By most objective standards, Mayra Trabulse should have her own restaurant. The woman known simply as Chef Mayra in the local vegan community has experience, a fan base and an intimate knowledge of a dining niche most agree is underserved. And yet in the three years since she was forced out of her popular Pura Vida Bakery & Bystro by eminent domain, she’s yet to secure funding to open a new eatery. But she hasn’t stopped working toward it.
Mayra came to Las Vegas after cooking in Florida, and it’s here that she converted to a vegan lifestyle. That led to a career as a private chef, both here and in California, before returning to Las Vegas in 2006.
“That’s when I started branding Chef Mayra, and started introducing veganism to the streets, so to speak,” she says of that period. “That’s when I used to go to First Fridays with my crock pot and serve food — my bean dip, anything to start talking about veganism.”

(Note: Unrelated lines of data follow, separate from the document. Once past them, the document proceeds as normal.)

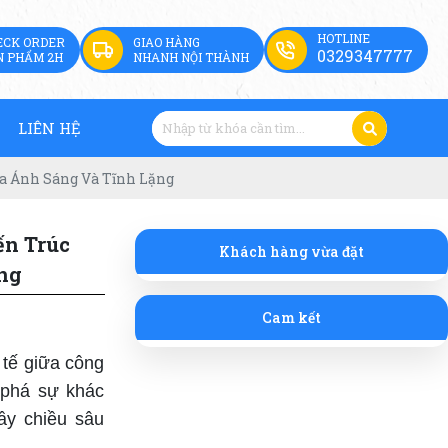
HOTLINE
ECK ORDER
GIAO HÀNG
0329347777
N PHẨM 2H
NHANH NỘI THÀNH
LIÊN HỆ
ữa Ánh Sáng Và Tĩnh Lặng
ến Trúc
Khách hàng vừa đặt
ng
Cam kết
 tế giữa công
phá sự khác
đầy chiều sâu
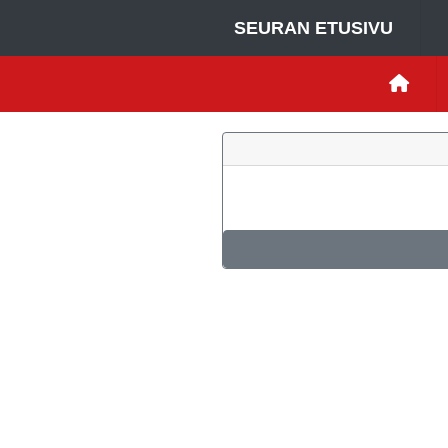
SEURAN ETUSIVU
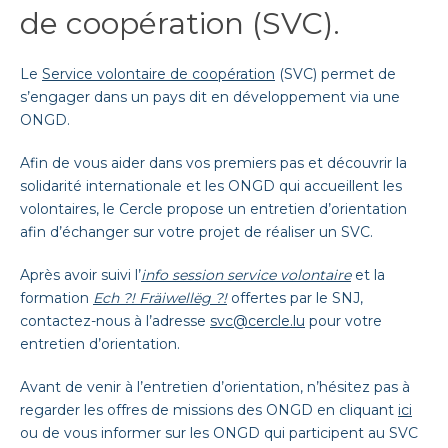
de coopération (SVC)
.
Le
Service volontaire de coopération
(SVC) permet de
s’engager dans un pays dit en développement via une
ONGD.
Afin de vous aider dans vos premiers pas et découvrir la
solidarité internationale et les ONGD qui accueillent les
volontaires, le Cercle propose un entretien d’orientation
afin d’échanger sur votre projet de réaliser un SVC.
Après avoir suivi l’
info session service volontaire
et la
formation
Ech ?! Fräiwellëg ?!
offertes par le SNJ,
contactez-nous à l’adresse
svc@cercle.lu
pour votre
entretien d’orientation.
Avant de venir à l’entretien d’orientation, n’hésitez pas à
regarder les offres de missions des ONGD en cliquant
ici
ou de vous informer sur les ONGD qui participent au SVC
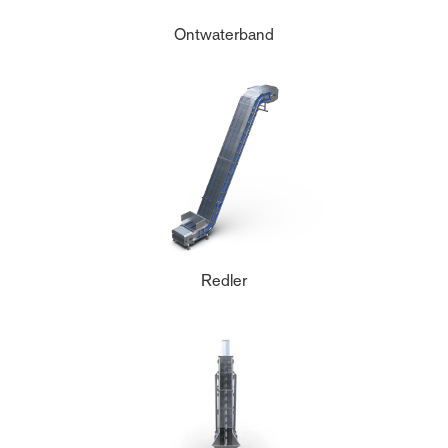
Ontwaterband
Redler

From there, she began a career catering weddings and baking cakes. In 2011, she opened Pura Vida on Western Avenue, just down the street from Little Darlings strip club. At the time, The Go Raw Café and Chinatown’s Veggie House were the centers of local veganism. And her new 10-table restaurant soon grew too popular for its location.
“People wanted it,” Mayra says. “And then when the Wynn went with their vegan (menus), oh my God, I blew up. And I didn’t have money to grow.”
In 2014, the restaurant closed when the landlord was forced to sell to make way for the Project Neon highway expansion. But the chef’s three years without a restaurant have not been without kitchens.
While planning her next brick and mortar project, she’s been catering and consulting. She’s helped develop meatless burgers for the locally-based Protein House chain of fitness-focused restaurants. She spent Saturday serving plant-based products she developed for GFY Burgers and Fries to music fans at the Jam at the Barn festival in Blue Diamond. And on Friday, she’ll serve a vegan gala dinner to attendees of the Health, Healing & Happiness conference at Tuscany Suites.
Mayra says working with the Tuscany team may have opened opportunities for further work there, which could lead to more hotel partnerships. “I really believe that if we have a property that does all-vegan (options) cheaper than the Wynn,” she explains, “then we can have PETA or (other) major groups do conferences in town.”
But her long-term goal remains to have her own restaurant, offering something more than current vegan places — which she often describes as “cute.”
“I want to bring a different take on vegan,” she says. “I don’t think it should always be restaurants looking like that — really hippy-ish. I want to bring food and wine back, just with a side of vegan … to feel like a restaurant, and have ambience.”